Hydroponics systems in a nutshell
There are six main types of hydroponics systems, which can follow either the gravel-flow or open-bag principle. These systems are:
- The wick system: The most elementary system, this is a good one to start with when it comes to choosing a method of hydroponics. The nutrient solution is contained in a reservoir below the plant, and a wick made from rope or similar material is placed in such as way that one end is in the nutrient solution and the other is in the plant container. Through capillary movement, the plant’s roots draw the nutrient-rich water into the grow tray. This system is an excellent option for home gardeners or novice farmers. It is, however, not the best choice for the production of large plants, as the wicks might fail to provide them with sufficient water. The incorrect placement of the wick can result in the plants not receiving enough water and nutrients.
- The deep-water culture system: Here, the nutrient solution is held in a reservoir, and the plants are suspended in the reservoir in deep, well-oxygenated water enriched with nutrients. An air pump and air stones are necessary to provide the plants with oxygen to prevent their roots from drowning in the water. This system is unsuitable for large plants or those with long growing seasons.
- The nutrient film technique system: This is popular in small-scale pipe or tray set-ups, in vertical farming, and with commercial producers. It is a recirculating system that allows for the continuous flow of water and nutrients to the plant and back to the reservoir using a slightly downward-facing tube. Unlike deep-water culture, the plants’ roots are not completely submerged. Plants are placed in net pots containing a growing medium. Individual plants can be harvested or replaced when needed. The system does not require the use of a timer, as the pump runs continuously. However, problems can arise if the pump fails. It is important to keep an eye on the plants’ roots so that they don’t end up clogging the system.

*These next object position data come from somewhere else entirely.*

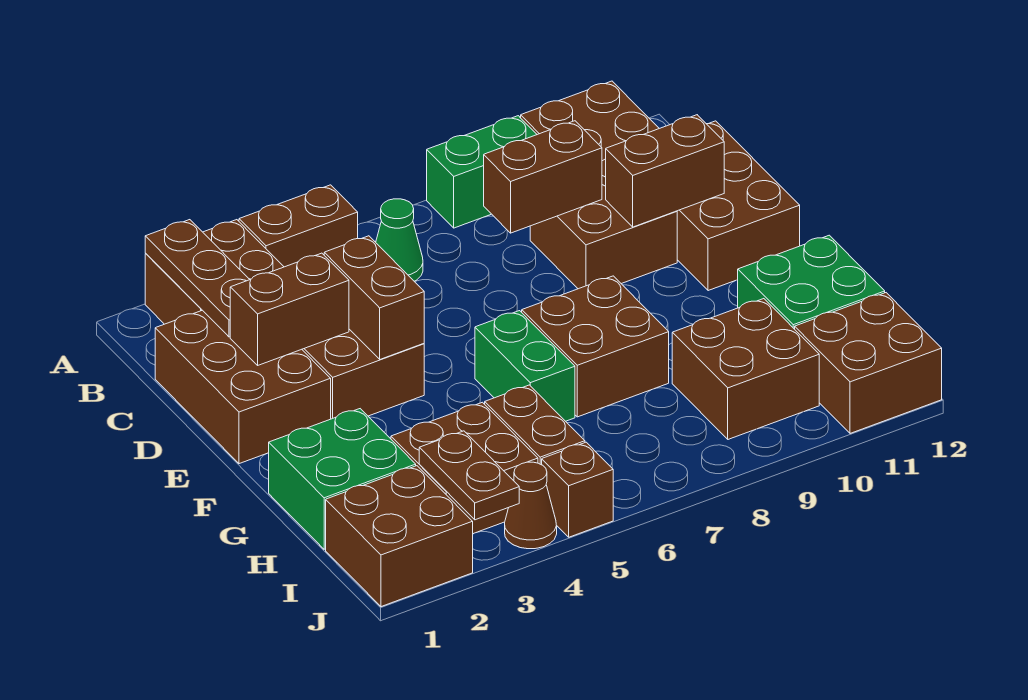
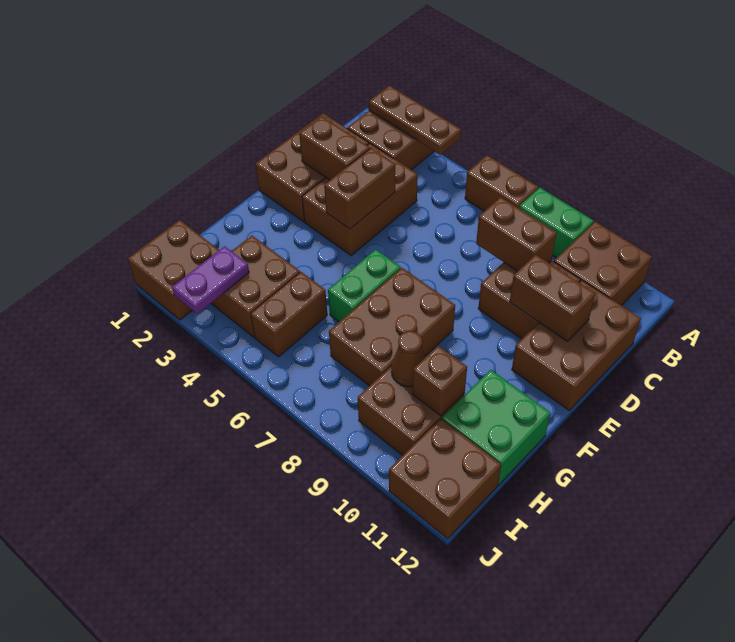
brown 1x3 plate [145,220,250,337] -> brown 1x3 plate turned to [369,86,461,155]
brown 1x2 brick [239,185,358,267] -> brown 1x2 brick moved to [465,155,538,211]
green 1x1 cone [376,199,423,281] -> none
brown 2x2 brick [522,276,669,417] -> brown 2x3 brick [329,268,455,386]
green 2x2 brick [269,409,416,549] -> none
brown 1x2 plate [419,431,519,520] -> purple 1x2 plate [172,246,249,314]
brown 1x1 cone [505,462,557,549] -> brown 1x1 cone moved to [391,331,425,387]
brown 1x1 brick [542,442,613,537] -> brown 1x1 brick moved to [412,346,467,416]

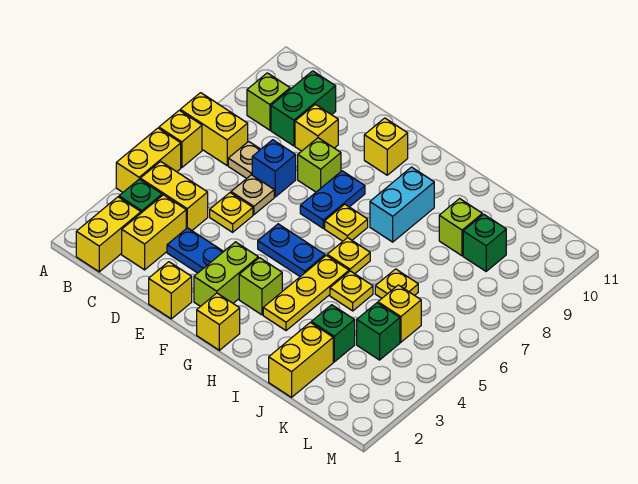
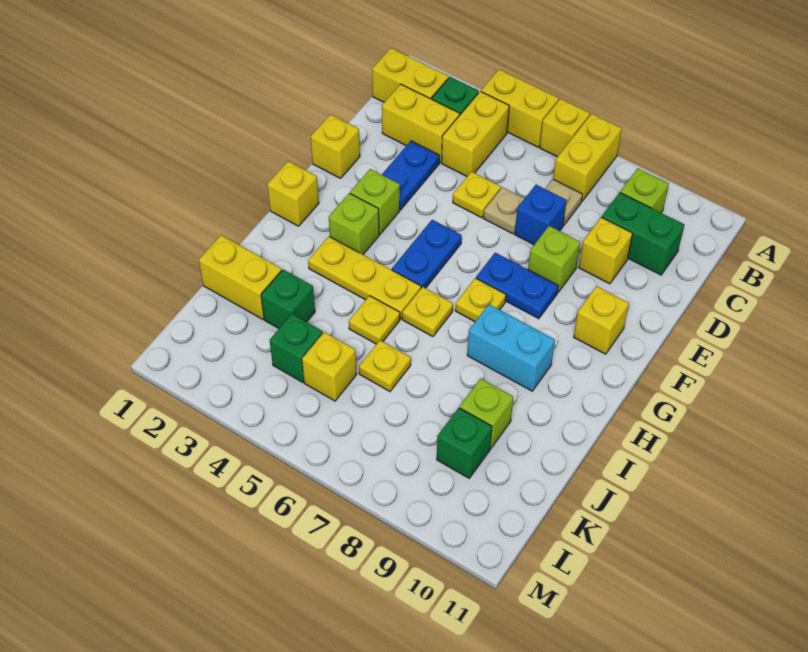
lime 1x2 brick [194,242,258,307] -> lime 1x1 brick [350,169,400,234]

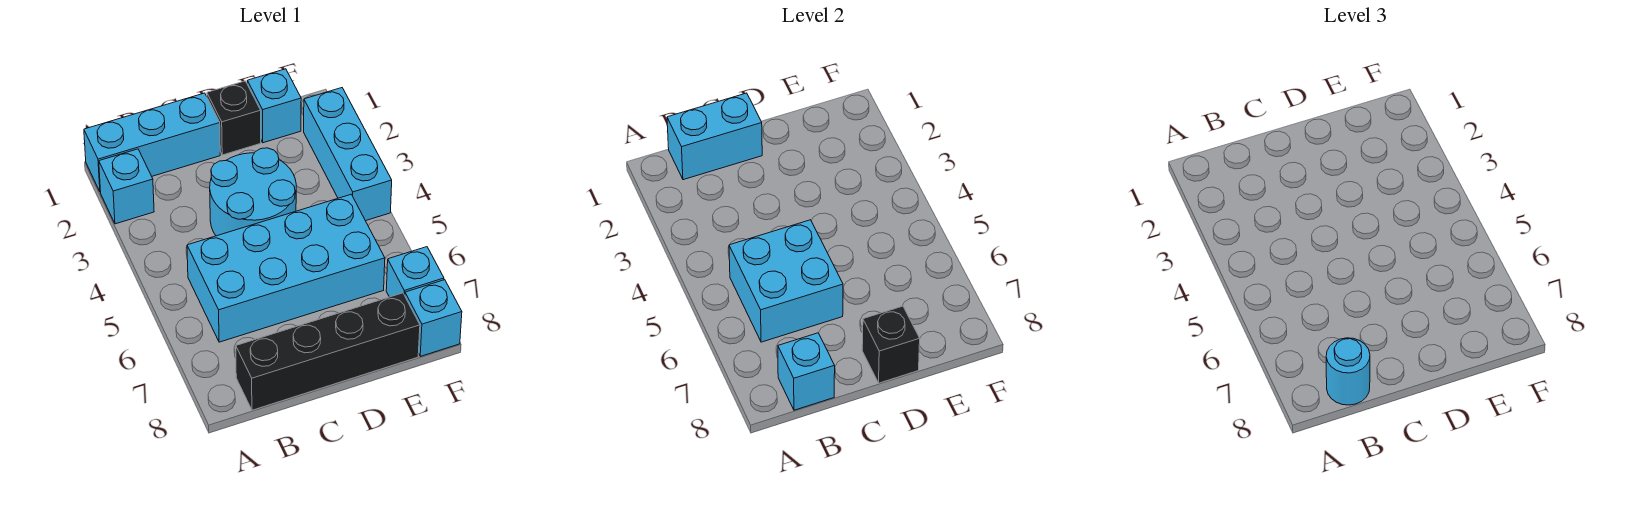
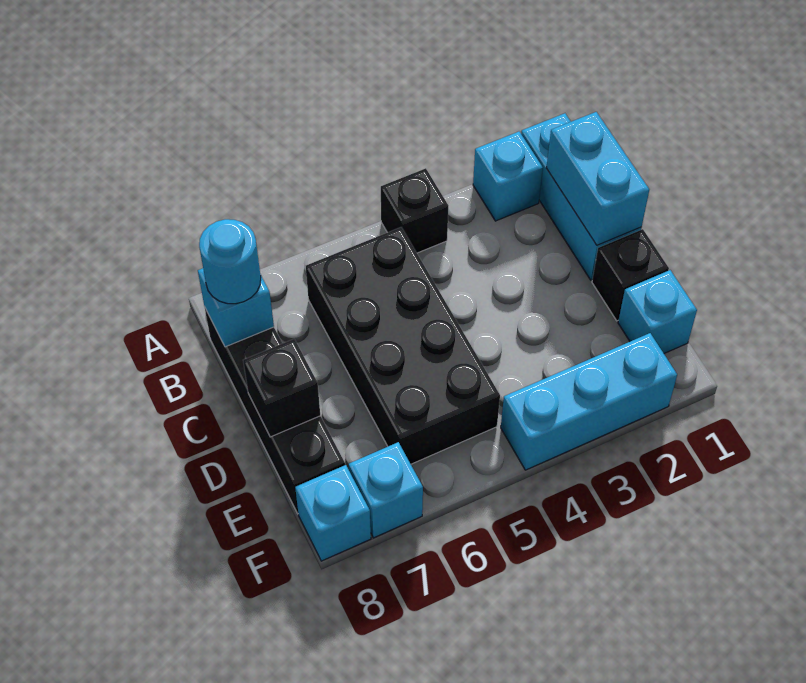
none -> black 1x1 brick [381,168,448,253]
cyan 2x4 brick [187,194,385,342] -> black 2x4 brick [306,227,500,464]
cyan 2x2 brick [729,220,843,342] -> none
cyan 2x2 round brick [210,148,296,236] -> none

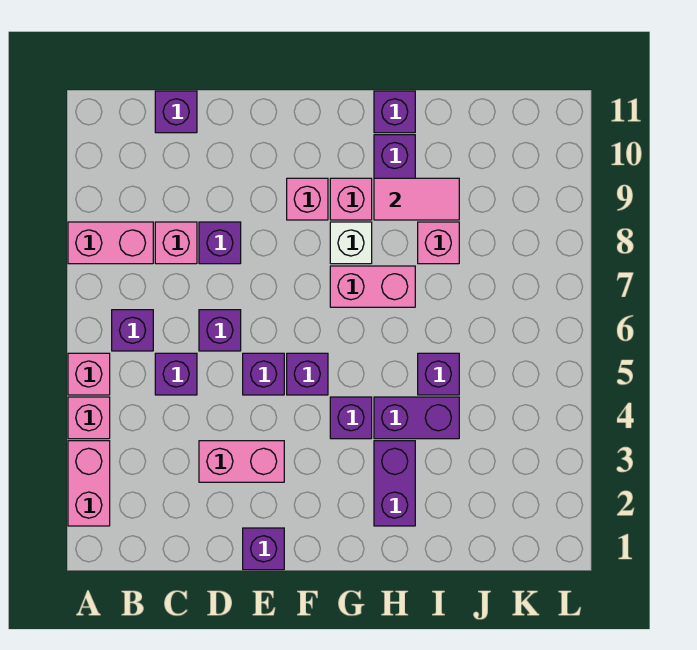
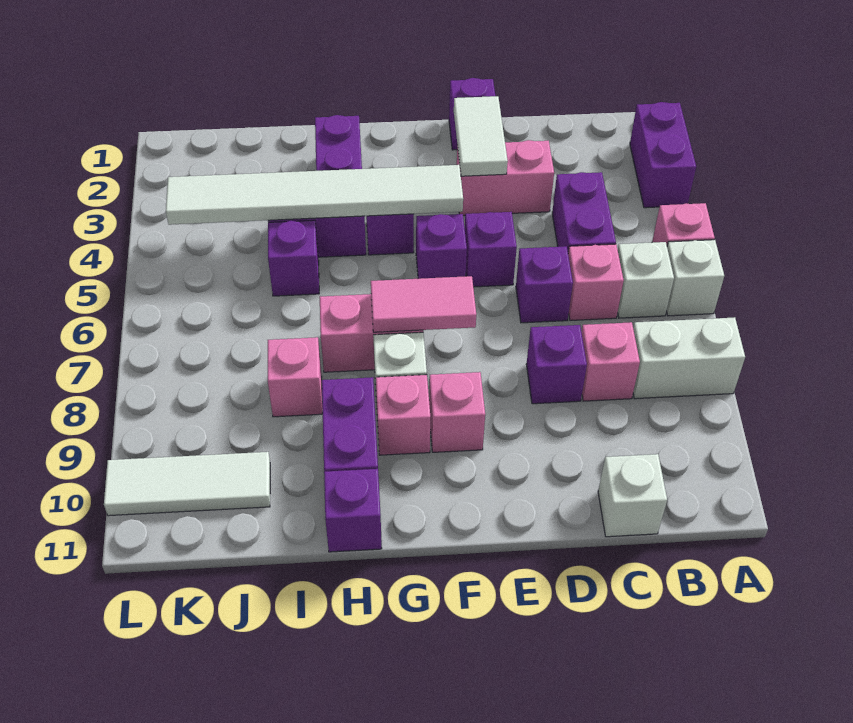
pink 1x2 brick [68,441,110,526] -> purple 1x2 brick [630,102,696,208]
pink 1x1 brick [68,397,110,439] -> pink 1x1 brick moved to [568,244,624,320]
none -> white 1x1 brick [667,240,724,316]
pink 1x2 brick [68,222,153,264] -> white 1x2 brick [633,317,745,399]
purple 1x1 brick [112,310,153,351] -> white 1x1 brick [618,242,674,318]
purple 1x1 brick [155,353,197,395] -> purple 1x2 brick [552,172,616,251]
purple 1x1 brick [155,91,197,133] -> white 1x1 brick [598,454,667,537]
none -> white 1x2 tile [454,96,508,176]
none -> white 1x6 tile [166,165,463,225]
pink 1x2 tile [374,178,459,220] -> pink 1x2 tile moved to [371,276,476,332]
none -> white 1x3 tile [104,452,270,516]

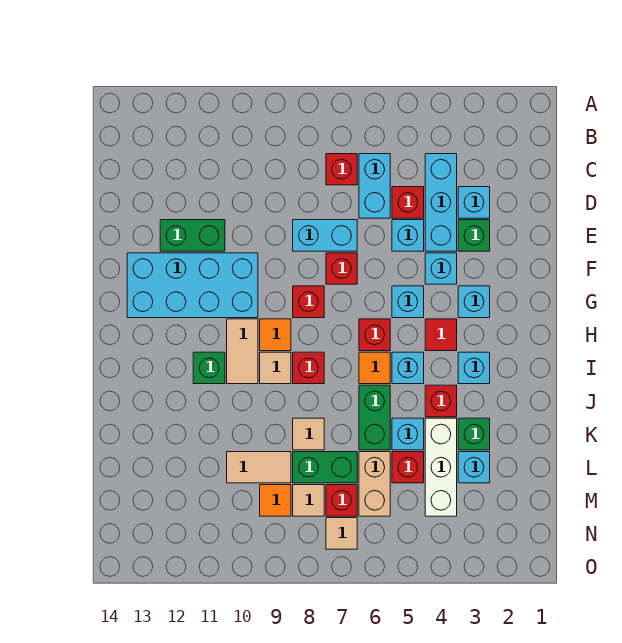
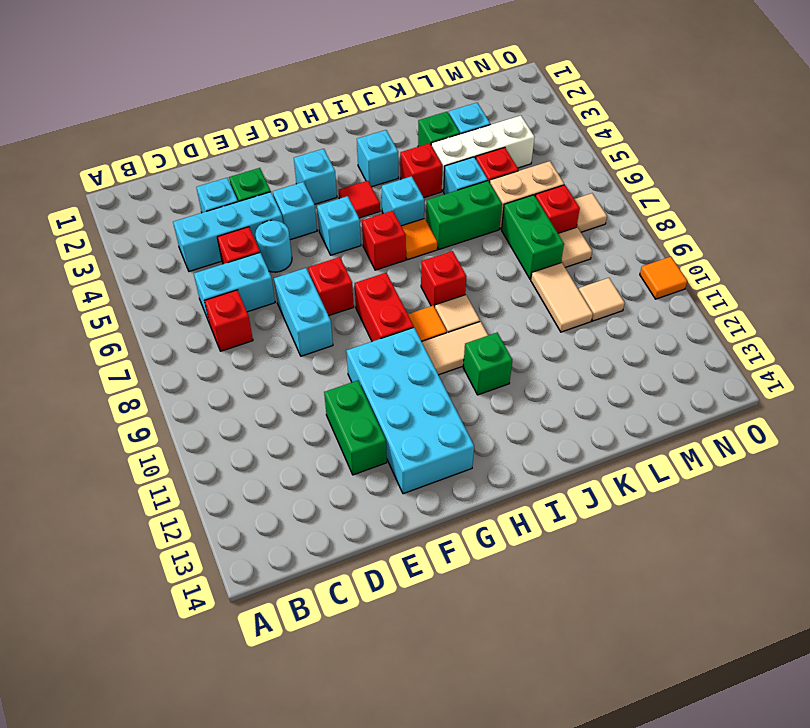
cyan 1x1 brick [392,220,424,251] -> cyan 1x1 round brick [255,220,292,272]
red 1x1 brick [293,286,324,318] -> red 1x2 brick [354,273,414,341]
tan 1x1 tile [293,418,324,450] -> tan 1x1 tile moved to [579,278,625,321]
orange 1x1 tile [260,485,291,516] -> orange 1x1 tile moved to [640,257,687,299]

- The ebb-and-flow system: This set-up is also known as the flood-and-drain system. The plants are grown in a substrate, with a nutrient reservoir or sump below. A timer is used to ensure that the nutrient-rich water is pumped through the system, from the reservoir to the growing tray, to temporarily submerge the roots. It is then pumped back through a siphon to the reservoir. The system allows air to circulate around the roots when the nutrient solution level drops. Roots can dry out quickly if the pump or timer fails. The flooding depends on factors that include the size of the plants, the water needs of the specific crop, the temperature, and the plants’ growth stage.
- The drip system: This system is very popular with commercial farmers. It is controlled by a timer, and uses a submersible pump to send the nutrient solution to the plants via drip lines and drippers. In this way, the plants are provided with tiny droplets of water and nutrients. It is relatively inexpensive to install.
- The aeroponics system: Here, the plants are suspended in the air and don’t require a growing medium. A timer is installed to control a spray system that delivers water and nutrients frequently to the roots. The roots are exposed to more oxygen in this system than in some of the others.
What about aquaponics?
Aquaponics is a system of food production in which two worlds meet. The production of fish or other aquatic animals is combined with hydroponics crop production in one symbiotic arrangement. Waste produced by the fish, which can be harmful to them in high concentrations, is filtered out of the system by the plants. At the same time, the plants utilise the nutrients from the waste.
The difference between hydroponics and aquaponics systems is that the former uses chemical nutrients to feed the plants, while fish waste forms the source of plant nutrients in aquaponics.
In aquaponics, the needs of the fish must be considered. The use of filters is required in the recirculating water system, and the plants themselves can act as efficient filters. The best produce to grow in this type of system includes spinach, lettuce, herbs, peppers, cucumbers, celery and tomatoes. Microgreens, flowers and succulents can also be grown successfully.